CDA en GroenLinks tonen hun ware gezicht
• 12-10-2013
• leestijd 2 minuten
Wat is er over van de politieke familieband tussen CDA en GroenLinks?
GroenLinks besloot woensdag niet langer te onderhandelen met het kabinet. Een week eerder had het CDA zich al teruggetrokken. Opvallend zijn de grote verschillen in motivaties tussen de partijen. “Ik wil een kleinere overheid en die komt er niet,” aldus CDA-partijleider Buma. GroenLinks-leider Van Ojik zag juist te weinig kansen voor vergroening van de economie en het bevorderen van sociale gelijkheid.
Lastenverzwaringen zijn voor de christendemocraten taboe. Ook het tegengaan van de groeiende inkomensverschillen, is voor het CDA vloeken in de kerk. Het CDA is niet zozeer een middenpartij maar heeft vooral een centrumrechts profiel. Het mantra is ‘een kleine overheid’ maar de christendemocraten kunnen niet goed uitleggen wat het verschil is met de VVD.
De christendemocraten willen vrij baan voor de civiele samenleving van organisaties en verantwoordelijke burgers. Dat is een mooi en ook noodzakelijk ideaal. Maar zonder doordachte visie op de publieke sector geeft de partij hiermee ruim baan aan de krachten van de vrije markt. Met de retoriek van een kleine overheid onderscheidt het CDA zich niet meer van Rutte.
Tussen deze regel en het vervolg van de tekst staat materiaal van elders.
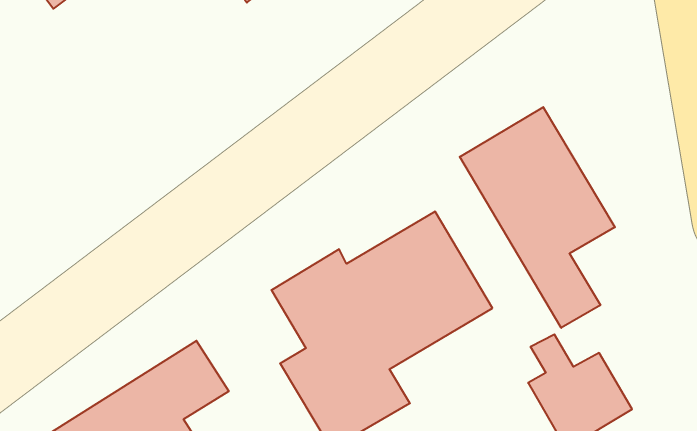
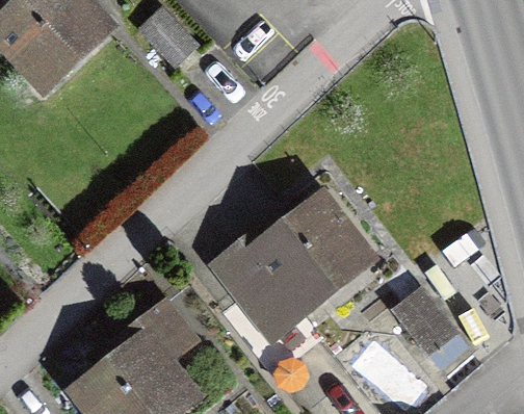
building: [460,107,615,328] -> none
Beter kun je spreken over een ‘slimmere overheid’ die burgers verantwoordelijkheden geeft zonder daarbij de publieke sector en collectieve arrangementen uit te hollen. Deze zijn immers nodig voor het creëren van gelijke kansen en daadwerkelijke participatie van mensen in kwetsbare situaties. Door na te laten op de huidige sociale kwestie een herkenbare christelijk-sociale visie te ontwikkelen, lijkt het CDA voor te sorteren op een fusie met de VVD. Beide partijen kunnen samen verder als een brede conservatieve volkspartij.
Zes CDA-wethouders en zes GroenLinks-wethouders zochten in 2001 nog toenadering tot elkaar met het visiedocument ‘Een nieuwe lente’. De lokale bestuurders benadrukten –in het jaar voordat Pim Fortuyn werd vermoord – de rol van de civiele samenleving en een minder bureaucratische overheid, maar wel met een sociale en groene agenda.
Van dit initiatief ging mijn hart als christelijk geïnspireerde GroenLinkser harder kloppen. Naar mijn idee zat er ook een logica achter. De wortels van GroenLinks liggen voor een belangrijk deel bij de christenradicalen: jonge en bevlogen politici afkomstig uit de voorlopers van het CDA. Zij vonden politiek onderdak bij de PPR – en anderen later bij de EVP – als voorlopers van GroenLinks.
Wat is er over van deze politieke familieband tussen CDA en GroenLinks? Weinig tot niets, blijkt nu. Beide partijen hadden hun geheel eigen motivaties om de onderhandelingen met het kabinet te staken. Als ik analyseer hoe sterk de motivaties verschillen, is de kloof tussen de twee verre politieke neven hemelsbreed. Bijbelse begrippen als ‘rentmeesterschap’ en ‘de overheid als schild van de zwakken’ blijken pijlers te zijn van een gedroomde brug.